*Task objective*
Put the lines of the records starting at the one that contains "Reading left to" and ending at the one that contains "Collèges 2011 avec" into a JSON list of strings, one string per line and no blank lines. Leave out every other line.

*Supplied records*

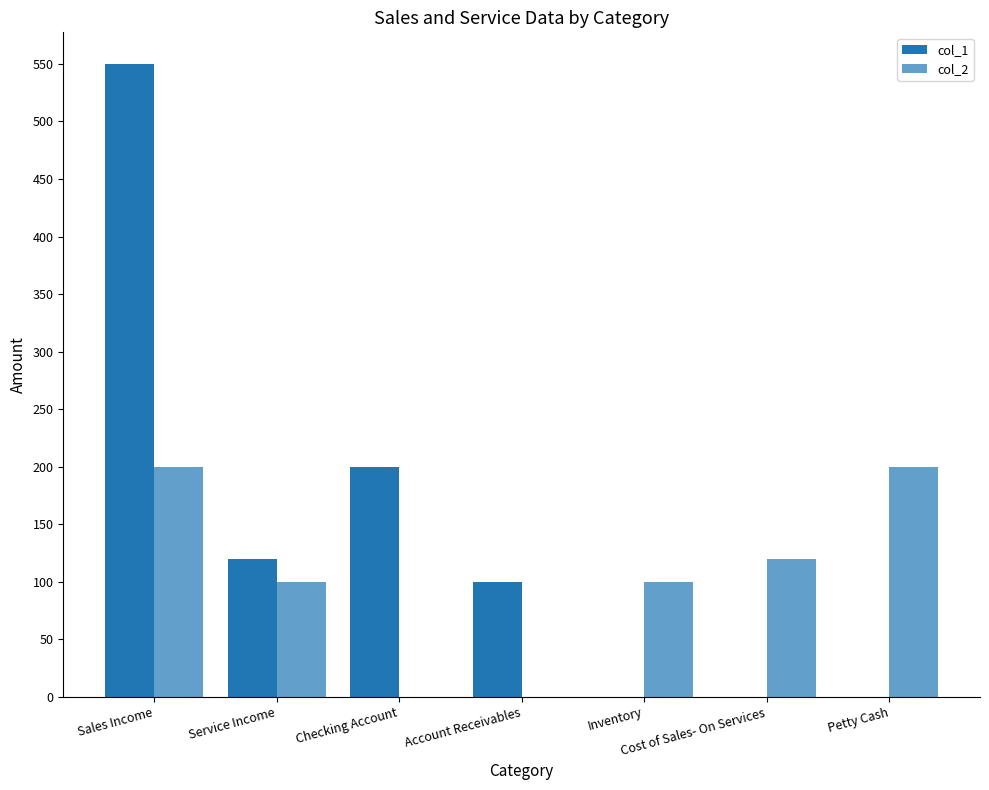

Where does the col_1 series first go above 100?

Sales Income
* * *
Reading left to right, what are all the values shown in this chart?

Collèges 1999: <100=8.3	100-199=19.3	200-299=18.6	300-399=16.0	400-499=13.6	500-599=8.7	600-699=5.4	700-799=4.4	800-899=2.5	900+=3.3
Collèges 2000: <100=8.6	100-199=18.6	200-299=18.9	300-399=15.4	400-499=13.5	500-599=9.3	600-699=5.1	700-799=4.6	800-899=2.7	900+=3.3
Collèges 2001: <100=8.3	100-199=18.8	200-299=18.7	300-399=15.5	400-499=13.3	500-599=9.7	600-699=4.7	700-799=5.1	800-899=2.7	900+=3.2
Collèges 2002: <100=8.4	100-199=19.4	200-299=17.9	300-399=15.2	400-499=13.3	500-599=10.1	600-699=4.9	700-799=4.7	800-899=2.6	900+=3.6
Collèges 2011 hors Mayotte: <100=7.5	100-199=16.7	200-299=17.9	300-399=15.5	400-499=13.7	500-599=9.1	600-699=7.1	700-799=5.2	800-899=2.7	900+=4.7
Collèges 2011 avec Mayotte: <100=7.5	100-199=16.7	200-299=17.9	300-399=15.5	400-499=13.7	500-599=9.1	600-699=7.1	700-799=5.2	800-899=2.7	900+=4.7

*Result of this task*
[
  "Reading left to right, what are all the values shown in this chart?",
  "Collèges 1999: <100=8.3\t100-199=19.3\t200-299=18.6\t300-399=16.0\t400-499=13.6\t500-599=8.7\t600-699=5.4\t700-799=4.4\t800-899=2.5\t900+=3.3",
  "Collèges 2000: <100=8.6\t100-199=18.6\t200-299=18.9\t300-399=15.4\t400-499=13.5\t500-599=9.3\t600-699=5.1\t700-799=4.6\t800-899=2.7\t900+=3.3",
  "Collèges 2001: <100=8.3\t100-199=18.8\t200-299=18.7\t300-399=15.5\t400-499=13.3\t500-599=9.7\t600-699=4.7\t700-799=5.1\t800-899=2.7\t900+=3.2",
  "Collèges 2002: <100=8.4\t100-199=19.4\t200-299=17.9\t300-399=15.2\t400-499=13.3\t500-599=10.1\t600-699=4.9\t700-799=4.7\t800-899=2.6\t900+=3.6",
  "Collèges 2011 hors Mayotte: <100=7.5\t100-199=16.7\t200-299=17.9\t300-399=15.5\t400-499=13.7\t500-599=9.1\t600-699=7.1\t700-799=5.2\t800-899=2.7\t900+=4.7",
  "Collèges 2011 avec Mayotte: <100=7.5\t100-199=16.7\t200-299=17.9\t300-399=15.5\t400-499=13.7\t500-599=9.1\t600-699=7.1\t700-799=5.2\t800-899=2.7\t900+=4.7"
]